NEWS ~ This AI communicates with bees, and that worries scientists

    


     Artificial intelligences dedicated to understanding and learning the language of animals and insects are improving and could make it possible to break the communication barrier between species. A feat that raises unavoidable and thorny ethical issues.

    Vocabulary, syntax, art of conversation... Researchers have been working for a long time on the richness and complexity of animal communication. All species are involved, including pigs, crows, cats and dogs, mice and monkeys, and even bees.

    The dances that these insects perform constitute a real language that allows them to coordinate their tasks. This phenomenon has been studied since the 1940s and today, artificial intelligence allows us to go much further than the interpretation of this language.

    So, back in 2018, researchers at the Dahlem Center for Machine Learning and Robotics in Germany designed the RoboBee, a micro-robot that can mimic the wriggling dance of bees. The robot is a simple piece of sponge with wings that moves on a rod among other bees. It's an AI that's in charge and it works, as some of the bees in the hive "listened" to it. The bees followed the RoboBee's instructions precisely. For this team, the next step is to manage to domesticate an entire hive. To do this, the researchers are implanting several robots in different hives to see if the colony accepts them as one of its own.

Handling wildlife:

    The interesting thing about AI is that it can analyze unique signals, related to behaviors and patterns, to create a language rather than trying to teach them ours. This is mission impossible without its power. This is the opposite of the approach that has been taken with primates for the last 60 years. The language was then very human-centered. But being able to communicate with the language of bees and other animals is a goal that disturbs and even worries researcher Karen Bakker of the University of British Columbia in Canada.

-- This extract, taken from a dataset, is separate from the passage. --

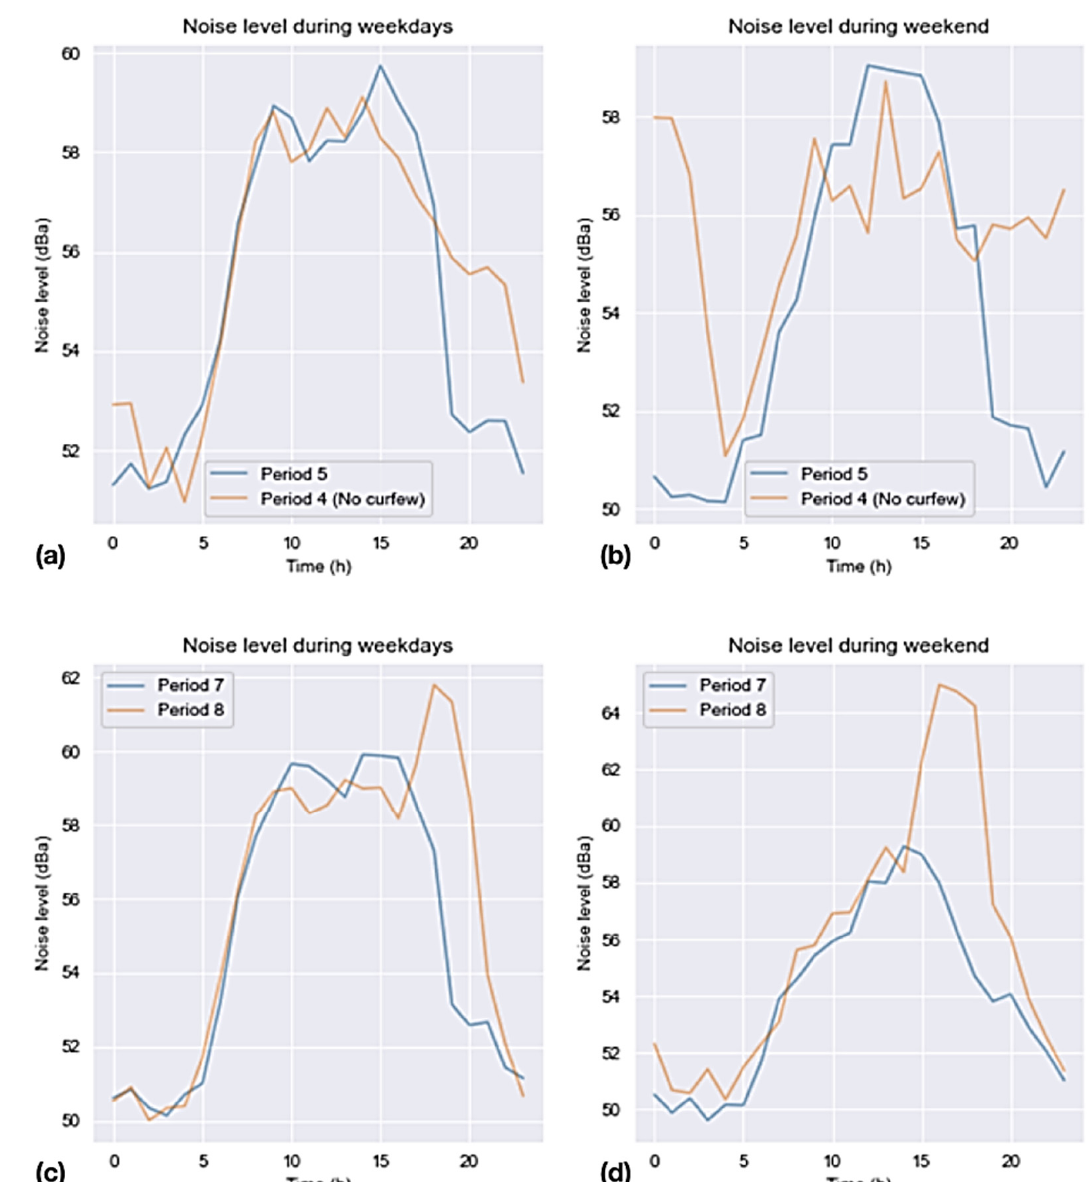
Figure 9. Comparison of the average noise level by hours ( a ) during the weekdays between a period with curfew and one without, ( b ) during the weekend between a period with curfew and one without, ( c ) during the weekdays between periods with different curfew schedules and ( d ) during the weekend between periods with different curfew schedules on a commercial area.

    Interviewed by Vox, she explains that the risk is that these AIs will be used by humans to exploit animals and insects rather than to truly understand them. Crossing the barrier of communication between species with the help of algorithms does have the potential to create a deeper sense of kinship. In other words, according to the scientist, anthropomorphism could lead humans to manipulate wild species to domesticate them in unnatural ways. She adds that this does not only concern bees, but all wild animals. Even the largest of mammals are concerned, such as elephants or sperm whales whose movements, behaviors and sounds are collected and analyzed by powerful AIs.